ImerysHe began by installing the sensors on his heavier equipment; bulldozers, haul trucks, vactor trucks, guzzlers, and graders. His first order of business was to get the systems on equipment operating in confined areas.

You might think tight spaces wouldn’t be a problem for a site that covers more than 5,000 acres, but only about 300 acres constitute the actual production area itself. Most of the accidents take place in a crowded group of buildings in the center of the open pit.

It’s been about two years since Coggins began installing the PreView Radar. Since then, he’s seen the number of collisions decrease by more than half.

A Pilot Project That’s Set to Take Off

Now that he has outfitted most of the site’s heavy equipment with the sensors, Coggins plans to move on to lighter equipment. First on the list is the water buffalo, which also works in tight spaces keeping the roads wet and the dust down.

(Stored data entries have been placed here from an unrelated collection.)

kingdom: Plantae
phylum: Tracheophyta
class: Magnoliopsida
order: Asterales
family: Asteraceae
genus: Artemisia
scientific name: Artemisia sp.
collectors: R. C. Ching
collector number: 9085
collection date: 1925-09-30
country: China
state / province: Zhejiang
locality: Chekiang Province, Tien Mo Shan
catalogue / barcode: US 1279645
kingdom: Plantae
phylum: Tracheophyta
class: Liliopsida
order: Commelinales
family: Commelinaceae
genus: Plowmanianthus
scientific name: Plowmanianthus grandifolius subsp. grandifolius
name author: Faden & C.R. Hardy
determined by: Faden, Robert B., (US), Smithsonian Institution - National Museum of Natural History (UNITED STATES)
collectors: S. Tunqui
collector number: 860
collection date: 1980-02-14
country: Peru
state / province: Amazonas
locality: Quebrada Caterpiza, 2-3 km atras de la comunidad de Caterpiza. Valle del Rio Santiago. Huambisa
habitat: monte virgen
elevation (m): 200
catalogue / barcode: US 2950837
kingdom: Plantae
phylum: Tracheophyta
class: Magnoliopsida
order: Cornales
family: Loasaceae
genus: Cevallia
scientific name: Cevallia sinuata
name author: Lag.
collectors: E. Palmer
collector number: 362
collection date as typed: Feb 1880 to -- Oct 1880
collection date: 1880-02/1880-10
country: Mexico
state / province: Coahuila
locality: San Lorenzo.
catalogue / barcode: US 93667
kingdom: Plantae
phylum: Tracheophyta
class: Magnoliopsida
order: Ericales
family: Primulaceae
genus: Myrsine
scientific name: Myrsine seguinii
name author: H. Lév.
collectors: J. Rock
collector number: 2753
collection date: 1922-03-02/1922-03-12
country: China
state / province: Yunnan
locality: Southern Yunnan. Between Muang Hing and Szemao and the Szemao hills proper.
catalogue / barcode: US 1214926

He’s also expanding the use of PRECO’s PreView Safety Alert System –back-up alarms- on his fleet of 15-plus forklifts. He Imerysconsidered using the radar systems in this scenario too but he realized that in the extremely confined areas where the forklifts operate, the sensor’s alerts would go off non-stop.

Installation of PRECO’s PreView Radar systems has enabled Coggin to achieve two goals at the same time. On one hand, he can continue to decrease the odds that an employee will ever be struck by moving equipment. At the same time, he can reduce the significant costs incurred by property damage-type accidents. Small wonder, then, that he plans to continue expanding use of these heavy-duty safety systems.

“So far, everything we’ve done with the PRECO sensors and alarms has been as part of a pilot project,” Coggins says. “It has worked out very well, so I’m looking to implement PRECO systems at our other mining operations.” To date, Imerys has 270 industrial sites in more than 50 countries.

The Proof of the Pudding: Customer Service

In rugged environments like the ones Imerys equipment usually operates in, the rubber hits the road when it comes to customer service, and Coggins has found PRECO to be a good partner in this respect as well.

“It’s very helpful to have a single point of contact—someone reliable I can reach out to. I’ve gotten to know my contact person at PRECO well, and he knows me. He understands what I deal with from day-to-day, and isn’t shy about reaching out. In fact, I bet he’s called me more times than I’ve called him. Just another reason why I’m happy I chose PRECO.”